As American and Soviet forces entered Germany in 1945, they were acutely aware that the scientists who had developed the V-2 were hiding out somewhere, continuing their research. The Nazis had funded a wide variety of advanced scientific and technological development, and these research centres made tempting targets for the invaders. In one major American program, codenamed Paperclip, a large number of German scientists and experts were located and offered new lives in the United States.
For many of them, this was their only chance to escape war crimes charges, or at least a lifetime of association with the highest levels of the Nazi Party and the German military – so it is not surprising that many accepted this offer. The Soviets were somewhat less fair in their own acquisition of Nazi scientists.
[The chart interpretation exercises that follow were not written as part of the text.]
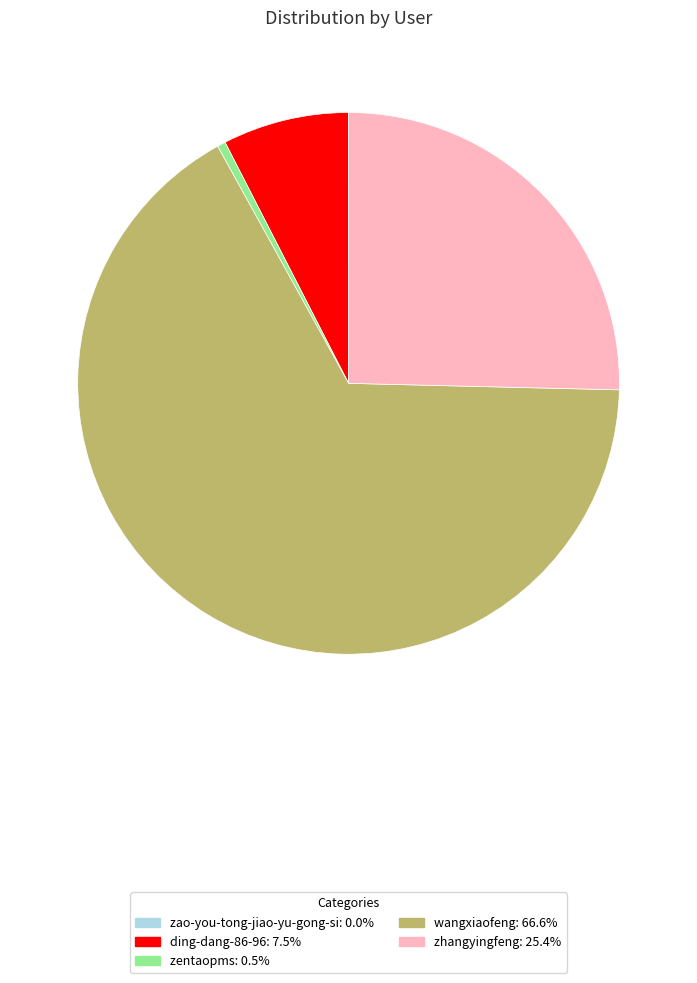

Is zentaopms the majority of the pie?

No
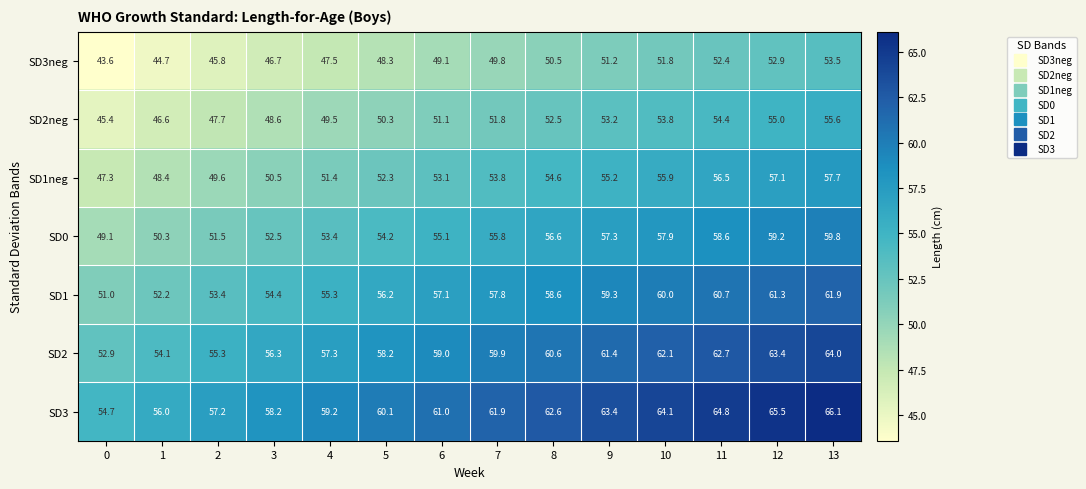

Where does the SD2neg series first go above 51?

6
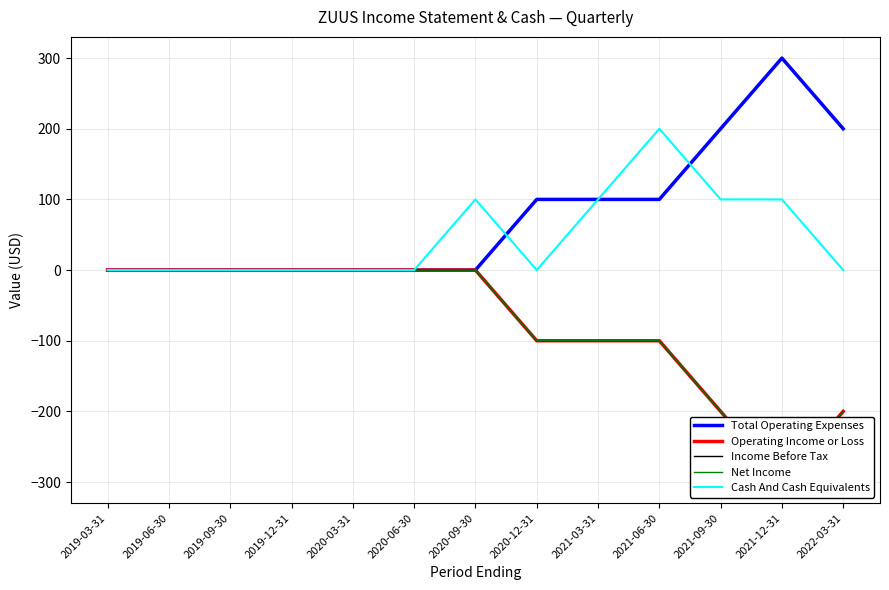

True or false: Cash And Cash Equivalents has more than 1 interior local peaks.

True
While it is true that on both sides there was an obvious degree of coercion (work as a scientist, or die as a war criminal), it would also be fair to say that many of the intellectuals “liberated” by the Soviet Union were effectively abducted against their will.
In any case, many German scientists were located and permitted immigration papers to the U.S. under the auspices of the Paperclip project. These included von Braun and several of his closest assistants, such as August Schulze and Eberhard Rees. The German rocket scientists were transported to their new homes at American military test sites in 1945 after the German surrender, formally on one-year labour contracts with their papers processed by American embassies in Mexico and elsewhere in Latin America.
– Legacy –
In both the Soviet and American cases, science policy-makers were well aware that the German rocket program was far more advanced than their own. For this reason, for the first couple of decades of the Cold War, it was the Germans rather than the Americans and Russians who performed much of the work on early spaceflight programs. Without the captured German knowledge, both sides would have taken far longer to reach space, though undoubtedly they would have been able to do so eventually.
In America, most of the Germans were integrated into American society; von Braun, for example, even hosted television programs on the promise of atomic power technology. The Soviets, again, were much less concerned about such niceties, although they did permit most of the less important scientists to return to their original homes in Germany during the 1950s.